Dosis awal: hydralazine 12,5 mg dan
ISDN 10 mg, 2 - 3 x/hari. Jika toleransi baik, dosis dititrasi naik
sampai dosis target (hydralazine 50 mg
dan ISDN 20 mg, 3-4 x/hari).
-
Digoksin
Pada pasien gagal
jantung dengan fibrilasi atrial, digoksin dapat digunakan untuk memperlambat
laju ventrikel yang cepat, walaupun obat lain (seperti penyekat beta) lebih
diutamakan. Pada pasien gagal
jantung simtomatik, fraksi ejeksi
ventrikel kiri ≤ 40 % dengan irama sinus, digoksin dapat mengurangi gejala,
Kontraindikasi : blok AV derajat 2 dan 3 (tanpa pacu jantung tetap); hati-hati
jika pasien diduga sindroma sinus sakit, sindroma pre-eksitasi, riwayat
intoleransi digoksin. Dosis awal: 0,25 mg, 1 x/hari pada pasien dengan fungsi
ginjal normal. Pada pasien usia lanjut dan gangguan fungsi ginjal dosis
diturunkan menjadi 0,125 atau 0,0625 mg, 1 x/hari. Periksa kadar digoksin dalam
plasma segera saat terapi kronik. Kadar terapi digoksin harus antara 0,6 - 1,2
ng/mL. Beberapa obat dapat menaikan kadar digoksin dalam darah (amiodaron,
diltiazem, verapamil, kuinidin).
-
Diuretik
Diuretik direkomendasikan pada pasien gagal jantung dengan tanda
klinis atau gejala kongesti.Tujuan dari pemberian diuretik adalah untuk
mencapai status euvolemia (kering dan hangat) dengan dosis yang serendah
mungkin, yaitu harus diatur sesuai kebutuhan pasien, untuk menghindari
dehidrasi atau reistensi.
GAGAL JANTUNG DAN KOMORBIDITAS
-
Angina
Penyekat β merupakan
pilihan utama dalam tatalaksana penyakit penyerta ini.Revaskularisasi dapat
menjadi pendekatan alternatif untuk pengobatan kondisi ini.

◆ **DATA TERCATAT**:
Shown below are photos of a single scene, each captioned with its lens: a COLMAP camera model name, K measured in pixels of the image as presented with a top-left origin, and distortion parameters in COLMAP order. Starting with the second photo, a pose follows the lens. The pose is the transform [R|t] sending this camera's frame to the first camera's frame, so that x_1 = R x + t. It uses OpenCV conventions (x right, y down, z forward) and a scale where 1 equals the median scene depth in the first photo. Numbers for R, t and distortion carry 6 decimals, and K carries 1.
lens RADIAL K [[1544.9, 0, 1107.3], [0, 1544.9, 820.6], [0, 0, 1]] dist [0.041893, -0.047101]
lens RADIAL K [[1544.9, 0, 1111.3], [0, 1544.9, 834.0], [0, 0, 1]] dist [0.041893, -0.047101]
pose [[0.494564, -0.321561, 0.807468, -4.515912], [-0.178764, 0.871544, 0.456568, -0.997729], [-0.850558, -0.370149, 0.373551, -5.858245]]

◆ **YANG PERLU DIKERJAKAN**:
1) Salin kata demi kata bagian kutipan sumber yang dimulai pada kata "Dosis awal: hydralazine" dan berakhir setelah kata "mg, 3-4 x/hari).".
2) Jawablah pertanyaan berikut berdasarkan kutipan sumber.
(a) Berapa rentang kadar terapi digoksin?
(b) Apa tujuan pemberian diuretik?
(c) Obat apa yang menjadi pilihan utama dalam tatalaksana angina?
Data di atas merupakan bahan tersendiri yang terpisah dari kutipan sumber.

◆ **PENYELESAIAN SOAL**:
1)
Dosis awal: hydralazine 12,5 mg dan
ISDN 10 mg, 2 - 3 x/hari. Jika toleransi baik, dosis dititrasi naik
sampai dosis target (hydralazine 50 mg
dan ISDN 20 mg, 3-4 x/hari).

2)
(a) 0,6 - 1,2 ng/mL.
(b) Mencapai status euvolemia (kering dan hangat) dengan dosis serendah mungkin.
(c) Penyekat β.